Nevertheless, in June, I packed my 2004 GMC Yukon all the way to the ceiling and left for Westcliffe.
Upon arrival, it became clear that this opportunity wasn’t going to just happen. It wasn’t going to be easy. For the first month+ that I was in the Wet Mountain Valley, Stephen was attempting some kind of Obi-Wan/Anakin padawan lesson in work ethic. He was “Mr. Miyagi-ing” me. I was stuck at “wax on, wax off” while painting a cabin in the woods. Even though I had several generations of paint contractors in my blood, I couldn’t hack it. Well, technically, the cabin got painted—but it was a journey.
Although I had moved across the country to learn to roast coffee, I only got the occasional whiff of coffee from my apartment next door to the shop.
My approach was wrong. . . for a long time. I expected to come in and to start being Peregrine’s head roaster almost immediately. If selfish ambition and pride was all it took, I would have had it in-pocket. I thought I was an asset. For much of my early time with Peregrine, I would prove to be a liability. I believed much of my prior knowledge would translate, but I struggled to roast coffee consistently. I often panicked. I froze under pressure. I spilled a lot of coffee beans on the ground. That handle on the cooling tray just had my number. When diving into my mandatory reading (Scott Rao’s The Coffee Roaster’s Companion), I was utterly and completely lost. When learning to be a barista, I dreaded the sight of a car pulling up to the shop. A cold day was my worst nightmare, as I might have to attempt to steam milk again.
Time and time again I had to fail. Time and time again I had to face the music. The simple fact was: I needed humility! I needed to learn from someone who knew more than I did, and I needed to acknowledge my role as an apprentice. I needed to make peace with being at the bottom of the totem pole. I needed to verbalize often that I was willing to learn, willing to fail, and willing to keep trying in spite of my failures.
Of course, this took a lot on Stephen’s part. Trust in me and my word. Trust in my commitment. Trust in my being “devoted to the journey” as we say. Trust that I may actually work out in the end. He (and Susann) have demonstrated great patience and love towards me. Through this process of apprenticeship, the Holmes have become family to my wife and I.
Yes, I still have a long way to go. We all do. However, I can confidently say March 2020 was a real crossroads in my life. At that junction, I took a unique path. Because of that decision, I am forever changed by my friendship and apprenticeship with Stephen Holmes. I am farther along on the journey to becoming the man I was made to be. I have been molded and shaped by this year and 7 months of constantly choosing humility. It is the hard choice and it is counter-cultural. . . especially among my generation (as Stephen is rightly quick to remind me).

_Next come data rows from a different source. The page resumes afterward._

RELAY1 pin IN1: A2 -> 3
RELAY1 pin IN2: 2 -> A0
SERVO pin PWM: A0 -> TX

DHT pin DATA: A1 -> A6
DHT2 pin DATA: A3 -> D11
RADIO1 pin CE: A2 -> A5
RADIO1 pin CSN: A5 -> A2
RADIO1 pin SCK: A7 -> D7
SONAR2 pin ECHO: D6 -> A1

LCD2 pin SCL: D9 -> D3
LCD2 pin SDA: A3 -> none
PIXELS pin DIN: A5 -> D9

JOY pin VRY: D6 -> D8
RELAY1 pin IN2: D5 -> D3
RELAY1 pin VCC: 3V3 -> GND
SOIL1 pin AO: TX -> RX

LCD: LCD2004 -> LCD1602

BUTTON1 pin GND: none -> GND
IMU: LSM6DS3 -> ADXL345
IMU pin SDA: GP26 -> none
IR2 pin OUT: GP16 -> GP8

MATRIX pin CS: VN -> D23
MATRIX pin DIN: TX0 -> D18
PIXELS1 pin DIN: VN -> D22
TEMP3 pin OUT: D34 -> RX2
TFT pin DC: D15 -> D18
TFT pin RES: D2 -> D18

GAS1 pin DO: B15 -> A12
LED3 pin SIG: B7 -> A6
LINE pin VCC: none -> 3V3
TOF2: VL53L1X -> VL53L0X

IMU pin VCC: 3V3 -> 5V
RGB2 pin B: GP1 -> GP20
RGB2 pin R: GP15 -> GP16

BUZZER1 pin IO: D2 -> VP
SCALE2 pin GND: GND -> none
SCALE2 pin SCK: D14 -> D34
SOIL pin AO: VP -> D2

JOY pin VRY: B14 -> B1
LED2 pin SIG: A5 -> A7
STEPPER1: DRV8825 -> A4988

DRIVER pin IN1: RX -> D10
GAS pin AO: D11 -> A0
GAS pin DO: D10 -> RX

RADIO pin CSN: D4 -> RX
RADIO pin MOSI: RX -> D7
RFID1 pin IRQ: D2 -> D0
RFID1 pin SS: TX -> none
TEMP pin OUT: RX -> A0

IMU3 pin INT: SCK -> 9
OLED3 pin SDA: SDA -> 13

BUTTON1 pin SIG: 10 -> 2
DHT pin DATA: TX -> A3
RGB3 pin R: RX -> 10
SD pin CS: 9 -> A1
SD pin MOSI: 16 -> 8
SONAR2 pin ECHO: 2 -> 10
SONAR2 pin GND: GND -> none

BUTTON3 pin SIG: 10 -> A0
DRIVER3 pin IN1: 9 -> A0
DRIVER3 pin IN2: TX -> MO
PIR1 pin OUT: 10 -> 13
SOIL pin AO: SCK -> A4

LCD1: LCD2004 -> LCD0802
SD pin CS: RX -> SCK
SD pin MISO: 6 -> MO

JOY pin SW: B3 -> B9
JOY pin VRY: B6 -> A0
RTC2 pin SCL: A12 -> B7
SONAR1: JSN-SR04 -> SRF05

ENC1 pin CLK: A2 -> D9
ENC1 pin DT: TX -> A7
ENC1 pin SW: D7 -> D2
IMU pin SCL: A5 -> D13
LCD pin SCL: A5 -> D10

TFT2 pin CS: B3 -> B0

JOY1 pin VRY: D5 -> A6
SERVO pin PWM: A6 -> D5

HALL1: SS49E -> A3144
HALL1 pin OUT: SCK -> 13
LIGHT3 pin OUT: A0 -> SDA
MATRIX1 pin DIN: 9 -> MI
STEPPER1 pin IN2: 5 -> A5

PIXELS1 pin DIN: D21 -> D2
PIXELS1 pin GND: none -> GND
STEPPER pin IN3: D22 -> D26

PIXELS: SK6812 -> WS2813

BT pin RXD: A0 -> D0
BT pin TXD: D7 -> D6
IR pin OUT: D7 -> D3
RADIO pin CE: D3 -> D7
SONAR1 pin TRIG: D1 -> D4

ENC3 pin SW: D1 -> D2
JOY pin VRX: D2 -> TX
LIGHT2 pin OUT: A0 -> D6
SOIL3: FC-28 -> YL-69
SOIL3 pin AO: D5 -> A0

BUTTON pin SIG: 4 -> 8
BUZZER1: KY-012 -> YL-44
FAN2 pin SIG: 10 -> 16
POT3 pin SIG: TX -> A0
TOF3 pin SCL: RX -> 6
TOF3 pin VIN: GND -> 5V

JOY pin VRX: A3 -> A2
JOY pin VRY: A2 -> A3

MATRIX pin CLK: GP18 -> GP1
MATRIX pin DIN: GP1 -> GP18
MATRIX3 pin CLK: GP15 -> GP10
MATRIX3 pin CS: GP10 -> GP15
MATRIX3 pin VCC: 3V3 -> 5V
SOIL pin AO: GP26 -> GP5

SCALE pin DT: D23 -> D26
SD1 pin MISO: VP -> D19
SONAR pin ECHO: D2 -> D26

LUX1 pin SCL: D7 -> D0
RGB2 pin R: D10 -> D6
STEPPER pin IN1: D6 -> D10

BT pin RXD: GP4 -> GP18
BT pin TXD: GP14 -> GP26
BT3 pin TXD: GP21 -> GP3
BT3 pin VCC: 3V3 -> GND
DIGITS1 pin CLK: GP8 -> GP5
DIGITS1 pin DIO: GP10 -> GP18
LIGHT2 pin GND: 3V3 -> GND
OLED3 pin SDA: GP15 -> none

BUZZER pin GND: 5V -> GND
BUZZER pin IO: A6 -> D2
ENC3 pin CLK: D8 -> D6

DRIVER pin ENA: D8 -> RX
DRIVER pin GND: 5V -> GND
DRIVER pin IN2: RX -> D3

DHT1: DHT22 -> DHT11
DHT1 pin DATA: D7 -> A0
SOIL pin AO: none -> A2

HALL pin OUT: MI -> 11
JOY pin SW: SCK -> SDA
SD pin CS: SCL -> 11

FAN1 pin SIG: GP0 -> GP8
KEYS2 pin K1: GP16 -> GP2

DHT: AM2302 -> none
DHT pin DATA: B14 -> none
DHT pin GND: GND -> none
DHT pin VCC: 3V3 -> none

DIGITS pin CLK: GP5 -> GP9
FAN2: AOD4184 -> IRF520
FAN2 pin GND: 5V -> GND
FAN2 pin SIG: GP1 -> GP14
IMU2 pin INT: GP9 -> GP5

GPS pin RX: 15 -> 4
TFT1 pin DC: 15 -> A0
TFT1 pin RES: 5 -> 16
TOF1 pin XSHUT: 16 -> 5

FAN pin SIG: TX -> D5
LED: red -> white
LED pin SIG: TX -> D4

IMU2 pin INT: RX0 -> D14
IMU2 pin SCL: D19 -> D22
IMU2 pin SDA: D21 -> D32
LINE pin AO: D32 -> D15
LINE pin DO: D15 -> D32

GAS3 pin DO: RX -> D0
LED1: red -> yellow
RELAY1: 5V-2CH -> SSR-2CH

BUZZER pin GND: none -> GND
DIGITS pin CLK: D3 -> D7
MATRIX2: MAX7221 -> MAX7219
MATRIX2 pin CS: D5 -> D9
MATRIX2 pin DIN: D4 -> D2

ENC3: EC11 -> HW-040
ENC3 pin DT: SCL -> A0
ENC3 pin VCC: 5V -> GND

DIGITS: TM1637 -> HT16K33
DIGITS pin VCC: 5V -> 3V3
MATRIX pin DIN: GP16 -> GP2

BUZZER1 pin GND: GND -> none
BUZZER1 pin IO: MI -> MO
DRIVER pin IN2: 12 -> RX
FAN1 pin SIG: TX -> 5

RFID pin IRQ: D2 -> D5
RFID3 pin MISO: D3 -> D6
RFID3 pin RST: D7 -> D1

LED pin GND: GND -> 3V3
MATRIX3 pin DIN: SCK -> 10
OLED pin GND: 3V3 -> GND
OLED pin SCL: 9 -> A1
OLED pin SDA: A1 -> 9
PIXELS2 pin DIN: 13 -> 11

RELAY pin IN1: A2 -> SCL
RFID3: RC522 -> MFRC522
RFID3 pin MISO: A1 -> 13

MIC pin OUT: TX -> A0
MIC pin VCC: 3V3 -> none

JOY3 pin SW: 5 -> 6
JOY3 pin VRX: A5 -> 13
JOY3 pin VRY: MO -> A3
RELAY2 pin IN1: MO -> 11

Why is it so hard to embrace humility?
Photograph by Steve Willis
Humility is more than just a buzz-word to be printed on marketing material. It is a deep attitude that involves a thorough period of self-reflection. A person must come to the realization that there is something to be learned, and that they are not the center of the universe.
Truly, for me, there has been profound freedom realized in the fact that I am not, in myself, that important. I have been blessed with the opportunity to do important things, but it is buying into a life of greater purpose that is worthwhile. I am grateful daily that His strength is made perfect in my weakness. . . because I have plenty of that to go around!
Concluding without getting too preachy, I want to allude to my purpose here at Peregrine. It is not simply to roast coffee—it is to do everything I do unto the glory of the Lord. . . and because of that, I can roast coffee with confidence and passion.
So, I resolve to be humble. Peregrine Coffee Roasters does, too. It is who we are and who we strive to be on a deep level. It is not passive, but it requires a lot of hard work in the process. When the world tells you it can be “me, me, me”, choose instead to join alongside us in humility, being devoted to the journey it will take you on.